━━━ Lesetext

# Mal wieder Pizzas?



## GrüneRose (19. April 2002)

Hallo,

nach langer Rad abstinenz, verursacht durch ein Ast der sich mit meinem Schaltauge und auch noch dem ganzen Schaltwerk angefreundet hatte, bin ich seit Samstag wieder unter den Radfahrenden, jetzt aber mit XT. Die Samstagstour des DAV war einfach nur klasse, und ich kann jedem nur empfehlen, kommt hin! 75 KM, bei 5 Stundenfahrzeit mit einigen geilen Abfahrten und noch mehr Anstiegen.

Aber jetzt zum eigentlichen Thema, das letzte Pizzatreffen war echt nett, nur zu lange her  Was können wir dagegen machen?

Vorschläge nehme ich gerne entgegen 

Bis dann,

GrüneRose


----------



## Coffee (19. April 2002)

AHloaaaaaa,

klaro Pizza ist immer gut ;-) Ich bin dabei. Wann und wo? (bin ab ende Mai 10 Tage im Urlaub) Tag ist mir egal. Bin da flexibel ;-)

Grüße coffee


----------



## MTB-News.de




----------



## Altitude (20. April 2002)

Klar, bin danke ich dabei...

bin ab Pfingsten auf Tour, vor Pfingsten geht aber was...


----------



## Kersbacher (20. April 2002)

Ich würde gerne dabei sein, aber ich kann im Moment nix versprechen, bin vor 20 Uhr kaum aus dme Büro und die letzte Woche 2 Mal noch wesentlich später. 
Trotzdem werde ich versuchen, dabei zu sein. Spricht was gegen Erlangen?


----------



## Sandra (21. April 2002)

━━━━━━

Aufgabe A:
Wie viele Kilometer umfasste laut dem Lesetext die Samstagstour des DAV?

━━━ Datenauszug

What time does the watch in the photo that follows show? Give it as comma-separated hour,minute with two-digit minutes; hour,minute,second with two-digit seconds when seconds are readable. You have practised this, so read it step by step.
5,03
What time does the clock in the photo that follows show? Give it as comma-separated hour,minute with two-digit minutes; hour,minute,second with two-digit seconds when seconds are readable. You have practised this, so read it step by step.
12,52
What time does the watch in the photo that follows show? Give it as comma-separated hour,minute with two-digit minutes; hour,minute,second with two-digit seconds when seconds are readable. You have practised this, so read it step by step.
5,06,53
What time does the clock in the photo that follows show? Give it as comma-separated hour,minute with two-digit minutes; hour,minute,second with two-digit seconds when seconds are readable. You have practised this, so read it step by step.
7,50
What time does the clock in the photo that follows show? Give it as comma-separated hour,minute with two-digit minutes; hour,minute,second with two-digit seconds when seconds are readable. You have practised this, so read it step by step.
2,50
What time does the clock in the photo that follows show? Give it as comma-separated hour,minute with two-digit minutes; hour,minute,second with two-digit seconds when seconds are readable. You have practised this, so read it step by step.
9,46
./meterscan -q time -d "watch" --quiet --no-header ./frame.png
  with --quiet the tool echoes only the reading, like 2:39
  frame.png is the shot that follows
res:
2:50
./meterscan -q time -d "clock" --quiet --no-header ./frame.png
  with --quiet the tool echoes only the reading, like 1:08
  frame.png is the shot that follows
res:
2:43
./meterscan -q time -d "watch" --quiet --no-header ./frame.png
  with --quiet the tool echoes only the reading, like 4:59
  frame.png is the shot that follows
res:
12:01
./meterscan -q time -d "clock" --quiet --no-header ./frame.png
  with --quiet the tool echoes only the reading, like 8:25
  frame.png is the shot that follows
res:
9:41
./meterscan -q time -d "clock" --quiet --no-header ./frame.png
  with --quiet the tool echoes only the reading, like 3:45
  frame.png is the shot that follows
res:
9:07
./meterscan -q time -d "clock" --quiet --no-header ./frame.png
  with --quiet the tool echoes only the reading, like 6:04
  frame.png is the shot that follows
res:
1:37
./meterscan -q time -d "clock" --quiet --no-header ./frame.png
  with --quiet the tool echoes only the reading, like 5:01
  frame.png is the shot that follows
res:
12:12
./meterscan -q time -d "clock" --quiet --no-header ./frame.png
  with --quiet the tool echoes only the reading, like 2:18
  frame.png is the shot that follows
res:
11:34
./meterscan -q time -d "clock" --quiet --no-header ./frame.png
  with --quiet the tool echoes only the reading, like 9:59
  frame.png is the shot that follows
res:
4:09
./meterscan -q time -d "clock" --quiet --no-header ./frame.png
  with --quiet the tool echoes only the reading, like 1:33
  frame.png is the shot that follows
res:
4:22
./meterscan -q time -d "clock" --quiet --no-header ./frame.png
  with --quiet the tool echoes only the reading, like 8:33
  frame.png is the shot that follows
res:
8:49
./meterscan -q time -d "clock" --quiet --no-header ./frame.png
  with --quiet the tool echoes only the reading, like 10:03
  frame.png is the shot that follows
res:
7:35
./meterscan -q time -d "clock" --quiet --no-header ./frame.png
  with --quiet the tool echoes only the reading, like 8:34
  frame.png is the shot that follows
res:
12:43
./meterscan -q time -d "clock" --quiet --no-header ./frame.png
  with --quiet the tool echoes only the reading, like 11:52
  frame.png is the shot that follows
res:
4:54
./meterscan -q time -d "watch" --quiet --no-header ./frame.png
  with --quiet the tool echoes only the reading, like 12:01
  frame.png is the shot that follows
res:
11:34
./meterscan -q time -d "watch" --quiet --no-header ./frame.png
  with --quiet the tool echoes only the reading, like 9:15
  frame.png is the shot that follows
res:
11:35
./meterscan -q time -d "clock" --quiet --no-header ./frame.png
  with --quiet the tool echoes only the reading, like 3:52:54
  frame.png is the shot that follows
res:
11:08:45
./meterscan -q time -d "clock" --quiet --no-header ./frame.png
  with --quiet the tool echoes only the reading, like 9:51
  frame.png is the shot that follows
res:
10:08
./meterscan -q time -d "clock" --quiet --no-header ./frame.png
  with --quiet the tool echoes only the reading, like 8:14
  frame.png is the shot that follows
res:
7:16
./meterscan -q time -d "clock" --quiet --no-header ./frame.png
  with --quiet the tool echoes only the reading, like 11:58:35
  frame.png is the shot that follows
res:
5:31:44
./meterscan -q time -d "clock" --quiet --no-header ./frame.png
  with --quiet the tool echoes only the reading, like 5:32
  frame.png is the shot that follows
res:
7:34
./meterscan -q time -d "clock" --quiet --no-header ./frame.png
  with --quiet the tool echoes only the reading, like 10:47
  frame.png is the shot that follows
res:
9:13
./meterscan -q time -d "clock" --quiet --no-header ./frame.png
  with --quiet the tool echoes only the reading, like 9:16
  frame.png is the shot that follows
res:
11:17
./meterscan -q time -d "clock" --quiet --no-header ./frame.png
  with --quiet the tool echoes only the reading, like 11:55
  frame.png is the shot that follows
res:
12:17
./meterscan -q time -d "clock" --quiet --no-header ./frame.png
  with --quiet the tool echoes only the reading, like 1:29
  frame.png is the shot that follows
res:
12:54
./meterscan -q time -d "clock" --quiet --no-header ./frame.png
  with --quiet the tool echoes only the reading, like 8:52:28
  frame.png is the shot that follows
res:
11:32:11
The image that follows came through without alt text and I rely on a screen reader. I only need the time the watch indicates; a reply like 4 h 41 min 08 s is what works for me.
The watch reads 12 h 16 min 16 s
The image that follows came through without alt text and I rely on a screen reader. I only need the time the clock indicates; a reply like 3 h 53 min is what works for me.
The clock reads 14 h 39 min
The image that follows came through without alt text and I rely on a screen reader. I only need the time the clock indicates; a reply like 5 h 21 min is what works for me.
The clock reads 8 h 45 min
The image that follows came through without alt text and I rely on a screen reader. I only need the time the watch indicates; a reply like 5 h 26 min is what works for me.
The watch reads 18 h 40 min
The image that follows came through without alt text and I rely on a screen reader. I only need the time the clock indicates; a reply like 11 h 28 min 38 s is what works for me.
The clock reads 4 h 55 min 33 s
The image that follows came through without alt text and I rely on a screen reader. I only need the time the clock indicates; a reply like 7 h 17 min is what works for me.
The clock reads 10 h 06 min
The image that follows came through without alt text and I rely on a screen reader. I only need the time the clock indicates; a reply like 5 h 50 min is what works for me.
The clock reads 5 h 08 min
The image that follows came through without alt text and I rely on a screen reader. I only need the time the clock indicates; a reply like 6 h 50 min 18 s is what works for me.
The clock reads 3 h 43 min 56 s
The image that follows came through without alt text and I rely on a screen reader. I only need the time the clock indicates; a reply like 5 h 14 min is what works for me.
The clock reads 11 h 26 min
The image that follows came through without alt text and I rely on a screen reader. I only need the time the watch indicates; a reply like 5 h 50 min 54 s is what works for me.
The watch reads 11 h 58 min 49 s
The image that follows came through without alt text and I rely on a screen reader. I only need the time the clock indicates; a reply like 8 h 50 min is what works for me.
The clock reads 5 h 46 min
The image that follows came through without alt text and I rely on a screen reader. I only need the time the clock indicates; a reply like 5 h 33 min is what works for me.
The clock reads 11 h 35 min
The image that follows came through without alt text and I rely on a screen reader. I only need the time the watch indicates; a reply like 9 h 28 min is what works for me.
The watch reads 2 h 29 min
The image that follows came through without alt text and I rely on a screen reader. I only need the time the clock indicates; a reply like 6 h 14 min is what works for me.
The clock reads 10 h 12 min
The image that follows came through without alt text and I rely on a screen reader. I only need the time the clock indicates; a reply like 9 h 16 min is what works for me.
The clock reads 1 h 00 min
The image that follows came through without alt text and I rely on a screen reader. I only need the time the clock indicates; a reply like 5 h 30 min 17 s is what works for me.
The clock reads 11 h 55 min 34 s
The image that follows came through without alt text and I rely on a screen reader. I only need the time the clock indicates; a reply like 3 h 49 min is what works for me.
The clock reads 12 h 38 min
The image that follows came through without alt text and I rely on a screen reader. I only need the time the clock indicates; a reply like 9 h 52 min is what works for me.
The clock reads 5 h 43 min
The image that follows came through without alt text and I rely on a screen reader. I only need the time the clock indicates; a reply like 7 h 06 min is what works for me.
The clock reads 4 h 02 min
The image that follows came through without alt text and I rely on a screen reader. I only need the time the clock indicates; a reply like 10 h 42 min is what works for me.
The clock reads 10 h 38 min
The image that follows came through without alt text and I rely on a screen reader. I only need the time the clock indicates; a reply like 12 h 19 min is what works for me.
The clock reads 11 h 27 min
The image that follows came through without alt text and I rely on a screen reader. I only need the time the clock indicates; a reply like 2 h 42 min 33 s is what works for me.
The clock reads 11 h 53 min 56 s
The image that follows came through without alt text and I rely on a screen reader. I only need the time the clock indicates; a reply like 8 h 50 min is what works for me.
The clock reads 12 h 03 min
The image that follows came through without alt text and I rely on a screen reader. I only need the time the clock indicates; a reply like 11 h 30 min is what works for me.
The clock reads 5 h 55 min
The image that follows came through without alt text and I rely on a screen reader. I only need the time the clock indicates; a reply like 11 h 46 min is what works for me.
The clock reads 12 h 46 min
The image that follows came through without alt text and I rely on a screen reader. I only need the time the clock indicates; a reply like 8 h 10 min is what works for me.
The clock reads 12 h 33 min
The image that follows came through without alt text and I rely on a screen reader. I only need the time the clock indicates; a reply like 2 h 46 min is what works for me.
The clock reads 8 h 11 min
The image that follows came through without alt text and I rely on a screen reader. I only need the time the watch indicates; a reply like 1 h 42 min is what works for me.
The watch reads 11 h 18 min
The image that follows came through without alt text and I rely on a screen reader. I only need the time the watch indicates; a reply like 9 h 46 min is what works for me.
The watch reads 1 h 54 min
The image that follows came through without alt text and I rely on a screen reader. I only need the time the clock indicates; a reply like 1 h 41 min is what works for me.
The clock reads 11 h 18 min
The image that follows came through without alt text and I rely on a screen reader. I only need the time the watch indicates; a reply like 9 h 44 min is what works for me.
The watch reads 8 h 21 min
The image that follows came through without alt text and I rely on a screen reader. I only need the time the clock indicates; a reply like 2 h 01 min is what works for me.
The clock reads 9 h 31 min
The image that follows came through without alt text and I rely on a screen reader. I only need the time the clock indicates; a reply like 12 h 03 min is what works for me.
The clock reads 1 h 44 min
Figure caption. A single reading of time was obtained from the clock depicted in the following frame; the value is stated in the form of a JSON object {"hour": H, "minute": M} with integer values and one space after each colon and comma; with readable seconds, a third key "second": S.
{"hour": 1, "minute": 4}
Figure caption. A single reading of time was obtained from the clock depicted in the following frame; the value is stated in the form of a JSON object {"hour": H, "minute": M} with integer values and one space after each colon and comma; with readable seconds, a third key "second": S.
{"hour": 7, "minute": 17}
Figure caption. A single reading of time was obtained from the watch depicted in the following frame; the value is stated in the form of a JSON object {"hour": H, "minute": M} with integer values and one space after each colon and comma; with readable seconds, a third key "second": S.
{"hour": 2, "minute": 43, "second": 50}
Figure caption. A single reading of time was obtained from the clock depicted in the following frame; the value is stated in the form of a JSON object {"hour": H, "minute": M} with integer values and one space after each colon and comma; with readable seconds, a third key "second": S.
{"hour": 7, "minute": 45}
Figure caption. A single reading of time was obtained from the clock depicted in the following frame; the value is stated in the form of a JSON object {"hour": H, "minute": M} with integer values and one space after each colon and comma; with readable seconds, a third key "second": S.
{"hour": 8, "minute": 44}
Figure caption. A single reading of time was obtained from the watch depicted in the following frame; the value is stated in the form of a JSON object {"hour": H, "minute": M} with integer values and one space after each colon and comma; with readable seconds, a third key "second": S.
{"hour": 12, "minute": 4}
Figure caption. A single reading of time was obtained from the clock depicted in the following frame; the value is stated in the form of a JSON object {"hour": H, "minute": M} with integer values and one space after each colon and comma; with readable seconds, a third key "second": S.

━━━━━━

Aufgabe B:
Schreibe den Abschnitt der Datensätze, der mit der Zeile beginnt, die „17 s is what works for me.“ enthält, und mit der Zeile endet, die „The clock reads 11 h 55 min 34 s“ enthält, als JSON-Liste von Strings um. Beide Randzeilen gehören dazu, jede Zeile wird ein String, Leerzeilen entfallen.

Erwartete Ausgabe A:
75 Kilometer.

Erwartete Ausgabe B:
[
  "The image that follows came through without alt text and I rely on a screen reader. I only need the time the clock indicates; a reply like 5 h 30 min 17 s is what works for me.",
  "The clock reads 11 h 55 min 34 s"
]